Several cytokines and growth factors, including basic fibroblast growth factor (bFGF) and vascular endothelial growth factor (VEGF) modulate angiogenesis in vivo with a paracrine mode of action. (Bikfalvi, A. et al., Biological roles of fibroblast growth factor-2, Endocr. Rev. 18:26-45 [1997]; Ferrara, N. and Davis-Smyth, T., The biology of vascular endothelial growth factor, Endocr Rev 18:4-25 [1997]). bFGF and VEGF levels in cytosolic fractions are significantly associated with intratumoral vascularization. (Expression of the angiogenic factors vascular endothelial cell growth factor, acidic and basic fibroblast growth factor, tumor growth factor-1, platlet-derived endothelial cell growth factor, placenta growth factor, and pleiotrophin in human primary breast cancer and its relation to angiogenesis, Cancer Res. 57:963-69 [1997]; Linderholm, B. et al., Vascular endothelial growth factor is of high prognostic value in node-negative breast carcinoma, J. Clin. Oncol. 16:3121-28 [1998]). bFGF and VEGF have synergistic effects on angiogenesis, and bFGF modulates endothelial expression of VEGF through both autocrine and paracrine actions (Seghezzi, G. et al., Fibroblast growth factor-2 (FGF-2) induces vascular endothelial growth factor (VEGF) expression in the endothelial cells of forming capillaries: An autocrine mechanism contributing to angiogenesis, J. Cell. Biol. 141(7):1659-73 [1998]).

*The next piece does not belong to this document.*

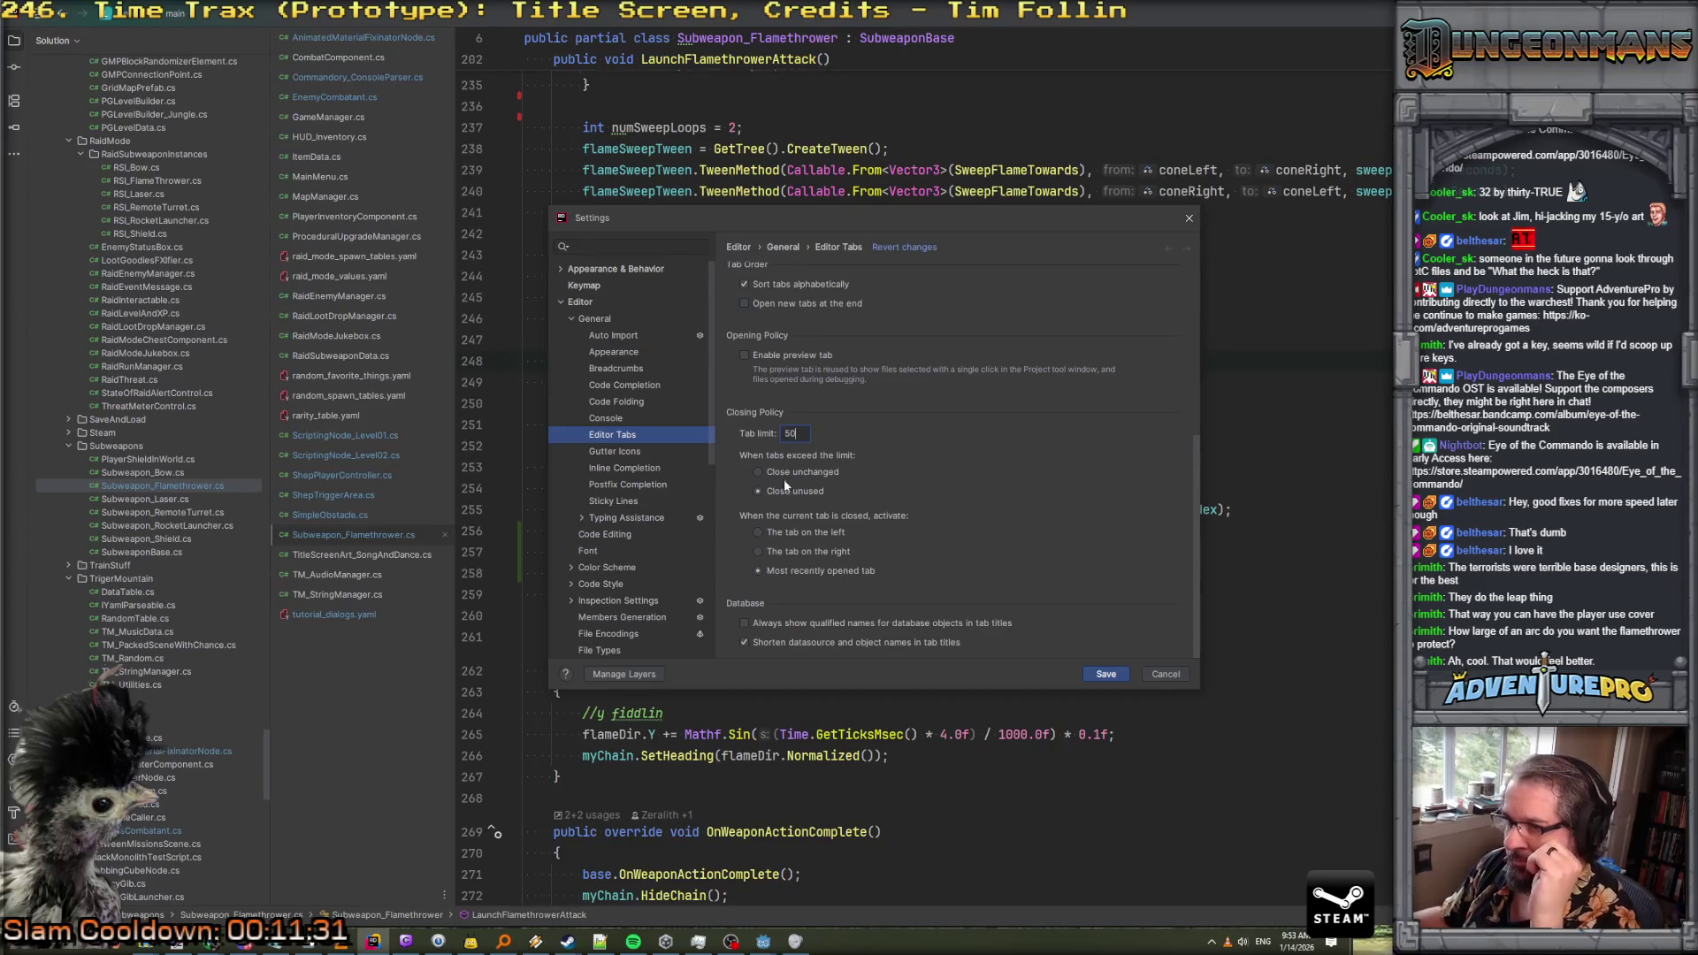
{"action": "left_click", "coordinate": [759, 471]}
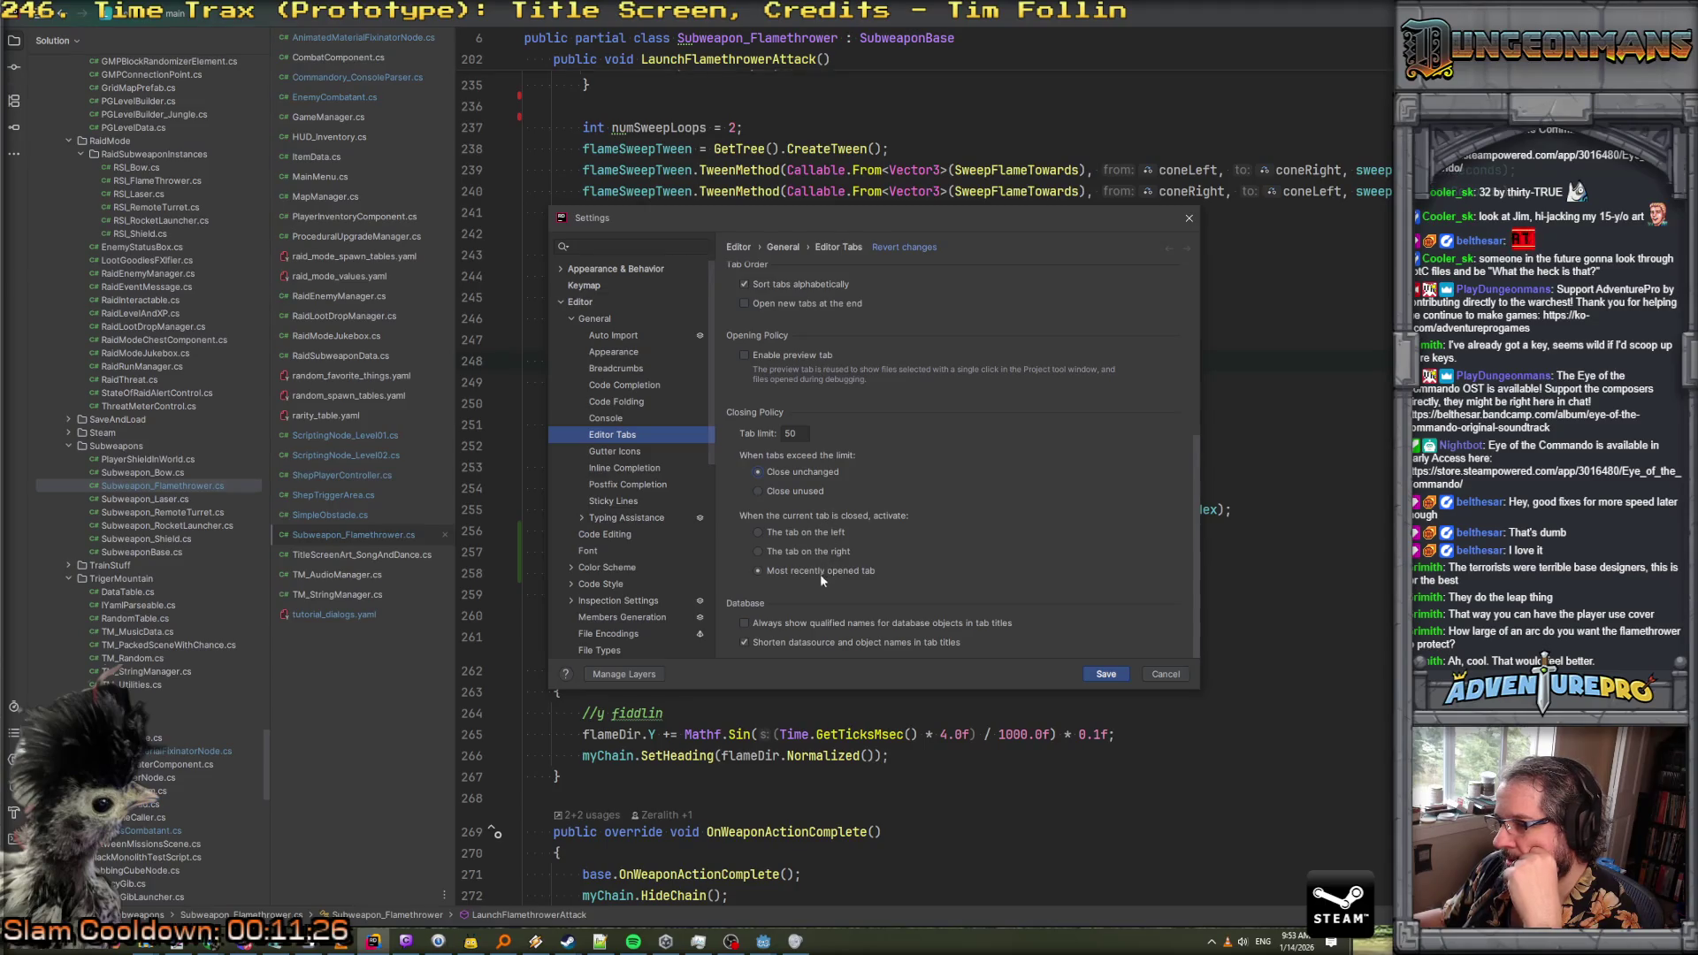
{"action": "left_click", "coordinate": [1110, 675]}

PTTG regulates bFGF mRNA and protein secretion, and this function requires a preserved C-terminus P-X-X-P motif. (Zhang, X. et al. [1999a]). It has also been reported that rat pituitary pttg is regulated in vivo and in vitro by estrogen, and the maximal induction of rat pituitary pttg mRNA in vivo occurred early in pituitary transformation (normal cell to hypertrophic/hyperplastic cell), coincident with bFGF and, vascular endothelial growth factor (VEGF) induction, and pituitary angiogenesis. (Heaney, A. P. et al. [1999]).
There remains a need for a therapeutic treatment for estrogen-sensitive neoplasms, such as breast and ovarian cancers, which can inhibit neoplastic cellular proliferation and/or transformation associated with PTTG overexpression. This and other benefits are provided by the present invention as described herein.